2019 rezulteo test: safety of worn tyres
Michelin invited us to Vienna to test its commitment for tyres offering long lasting performance right up to the legal wear limit. While regulations on this subject are about to change, the French tyre manufacturer took the opportunity to praise the action of authorities to guarantee wet safety with worn tyres.
A new regulation in preparation
“Wear can reduce the overall performance of a tyre by 20 to 50%”, claims Pierre Robert, Research and Development Director for the Michelin Group. This is an alarming fact for drivers looking for a safe ride. The problem is that today, there is no way of knowing how a tyre will handle after 10,000, 30,000 or even 50,000 kilometres. “All our studies show that there is no correlation between the performances of new tyres and those of worn tyres”, continued Pierre Robert. “A good tyre when new is not necessarily when worn”. This is why Michelin invited us to Vienna to present its objective and demonstrate the importance of testing tyres when they are new but also when they are worn.
At European institutions, a new general safety regulation is due to be adopted in autumn 2019. The principle of a mandatory test on worn tyres has already been introduced and more technical aspects are currently being discussed. An initiative welcomed by Michelin who supports the implementation of a minimum threshold for wet braking when tyres are worn. Motorists can then feel safe even when tyres are worn and not be tempted to change them before the legal wear limit. A good habit which would economise the production of up to 128 million tyres in Europe, due to tyres being changed too quickly, and save up to 6.6 million tonnes of CO2 emissions and up to 6.9 billion euros per year.
Wet braking test
To support its opinion, Michelin allowed us to drive in test conditions similar to those used to approve new tyres. The test was conducted at the ÖAMTC (Austrian Automotive, Motorcycle and Touring Club) at Teesdorf near Vienna.

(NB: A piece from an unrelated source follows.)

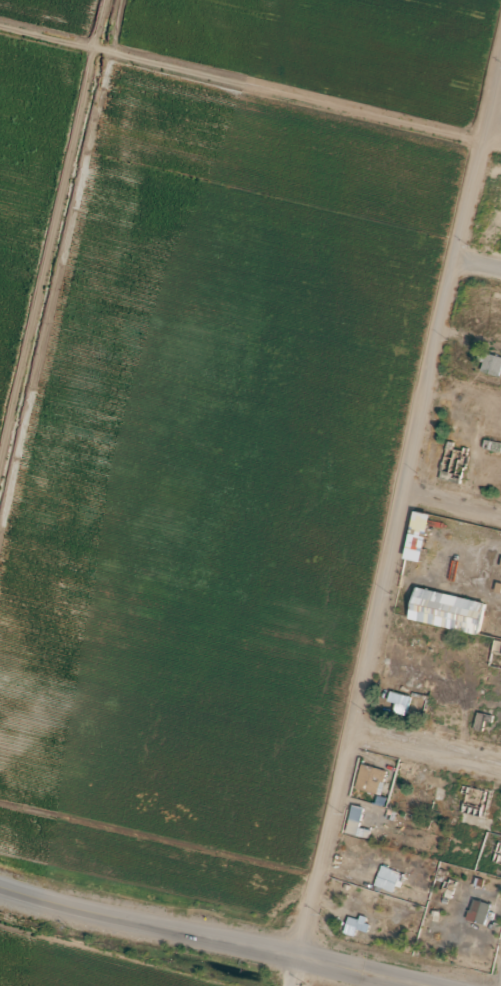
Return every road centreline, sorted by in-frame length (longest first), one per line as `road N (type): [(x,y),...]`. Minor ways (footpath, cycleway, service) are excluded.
road 1 (residential): [(287,963),(500,28)]
road 2 (track): [(0,25),(471,138)]
road 3 (residential): [(500,775),(341,738)]

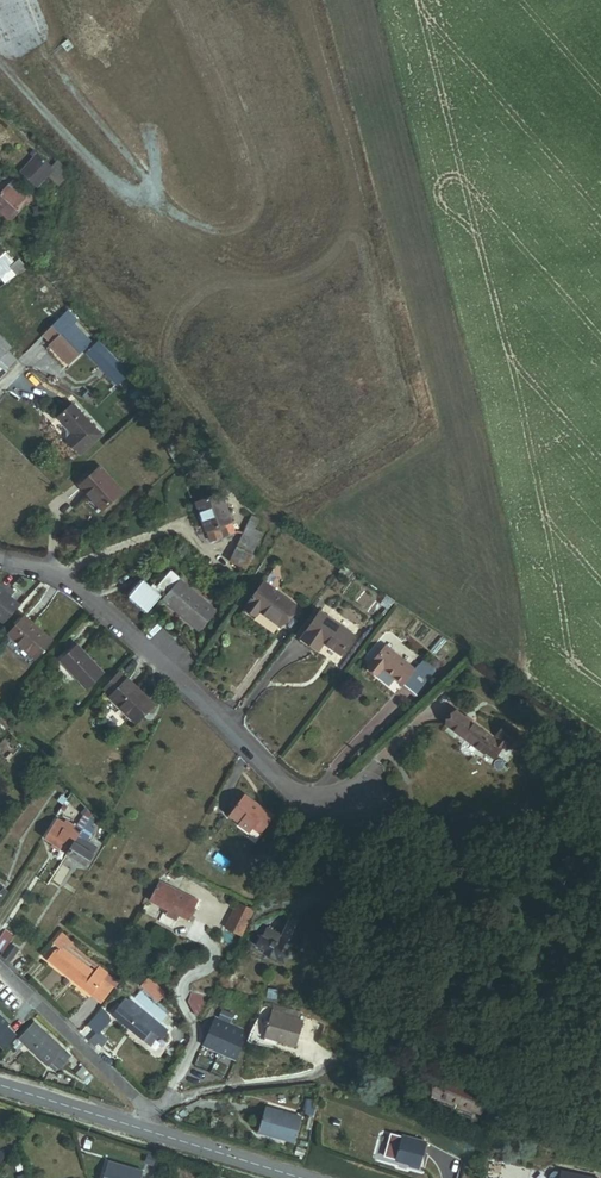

A first braking workshop to decelerate from 80 to 20 km/h in wet conditions with 1 mm of water provided a quick check on performance differences. On one hand a Volkswagen Golf equipped with Michelin Pilot Sport 4 tyres worn down to 1.6 mm of tread, and on the other hand, the same car with entry level sports tyres, also at the legal tread limit. If Michelin’s comments are not intended to establish its superiority over competitors, the exercise demonstrated the significant difference in braking distances between two tyres, with a similar positioning, in the worn state.
If the car fitted with Michelin Pilot Sport 4 tyres took approximately 52 metres to decelerate to 20 km/h, the distance for competitor tyres was closer to 73 metres. Over and above pure grip, the road handling of the PS4 and its stability did not seem to be affected by wear. It is just the opposite for its counterpart which gave a real feeling of insecurity. It was subject to slight aquaplaning on the first metres, and then once the tyre was in contact with the track, the rear axle pulled and threatened to take the vehicle out of its trajectory. We finally came to a standstill off the wet track due to lack of space.
Wet track handling test
The second demonstration was conducted on a partially wet track, mainly in corners. Behind the wheel of an Audi A3, we discovered the differences in grip and handling at a standard cruising speed of around 50 km/h. A first car equipped with Michelin Pilot Sport 4 tyres worn down to 1.6 mm of tread proved to be safe and at no time were we in danger despite alternating between wet corners and dry sections of the track.
A second car equipped with the same entry level tyre as in the previous workshop, also with a tread depth of 1.6 mm, did not provide the same conditions. From the first wet corner, road handling became unbalanced causing excessive oversteering. With these tyres, the track became a skating rink even on the dry where we switched between over and understeering.
Although Michelin’s demonstration is a contest between two tyres which do not necessarily have the same price positioning, and by extension, performances which are behind their state when new, it has the merit of highlighting the current problem of worn tyres. With the future implementation of regulatory tests on worn tyres in wet conditions as well as a minimum threshold for performances, consumers would have a clearer idea of the performance of their tyres over time. This would also help reassure drivers about the safety of tyres throughout their service life.
Now it is up to authorities, and in particular the working group set up at the United Nations Economic Commission for Europe (UNECE), with participants coming from countries such as France, Italy, Spain, China and Japan to define the procedures for these new tests. By 2024 at the latest says Michelin.